Projet de loi sur l'école : les regroupements écoles-collège ne seront pas imposés, annonce Jean-Michel Blanquer

Dans une interview au Parisien, le ministre de l'Education nationale assure qu'il est prêt à amender son projet de loi sur l'école qui fait débat. 

Le ministre de l\'Education nationale, Jean-Michel Blanquer, lors d\'une session de questions au gouvernement, le 26 mars 2019.
Le ministre de l'Education nationale, Jean-Michel Blanquer, lors d'une session de questions au gouvernement, le 26 mars 2019. (ERIC FEFERBERG / AFP)
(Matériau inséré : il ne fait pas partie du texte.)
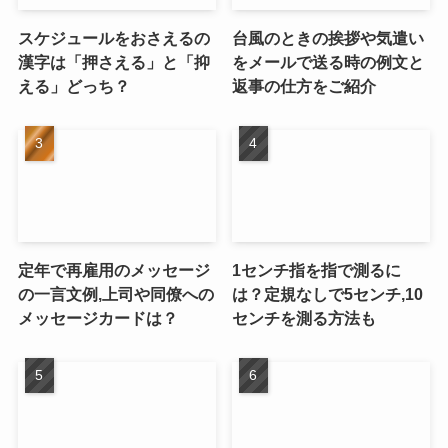
スケジュールをおさえるの
台風のときの挨拶や気遣い
漢字は「押さえる」と「抑
をメールで送る時の例文と
える」どっち？
返事の仕方をご紹介
定年で再雇用のメッセージ
1センチ指を指で測るに
の一言文例,上司や同僚への
は？定規なしで5センチ,10
メッセージカードは？
センチを測る方法も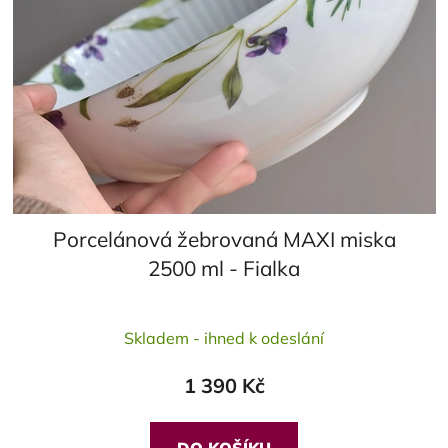
Porcelánová žebrovaná MAXI miska
2500 ml - Fialka
Skladem - ihned k odeslání
1 390 Kč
Déminer le terrain sur le projet de loi sur l'école votée en première lecture à l'Assemblée nationale, le 19 février. C'est le sens de l'interview donnée au Parisien, mercredi 27 mars, par le ministre de l'Education nationale, Jean-Michel Blanquer, alors qu'est prévue, samedi à Paris, une manifestation nationale des parents et des enseignants contre cette réforme. 

Dans cet entretien, le ministre assure qu'il amendera son projet de loi, lors de son passage au Sénat prévu le 13 mai. Un point crispe particulièrement les opposants à ce projet de loi : la fusion d'école avec le collège de secteur. "Il en existe déjà sous forme d’expérimentations, souvent en milieu rural, mais pas seulement. C’est sur la base de ces expériences, qui aujourd’hui n’ont pas de véritable cadre juridique, que nous proposons cette formule. Il ne s'agit pas de l'imposer, loin s'en faut, assure Jean-Michel Blanquer. Si c'était imposé partout en France, je comprendrais complètement l'émoi, mais cela n'est absolument pas ça"

Interrogé sur le fait de savoir s'il faudrait l'accord de la communauté éducative pour que ces établissements puissent voir le jour, le ministre répond par l'affirmative : "Je suis tout à fait prêt à le rajouter à l'occasion de la discussion au Sénat si cela permet de rassurer définitivement". "Ces établissements ne se feront que s'il y a un consensus local. Je n'ai jamais souhaité autre chose", ajoute Jean-Michel Blanquer.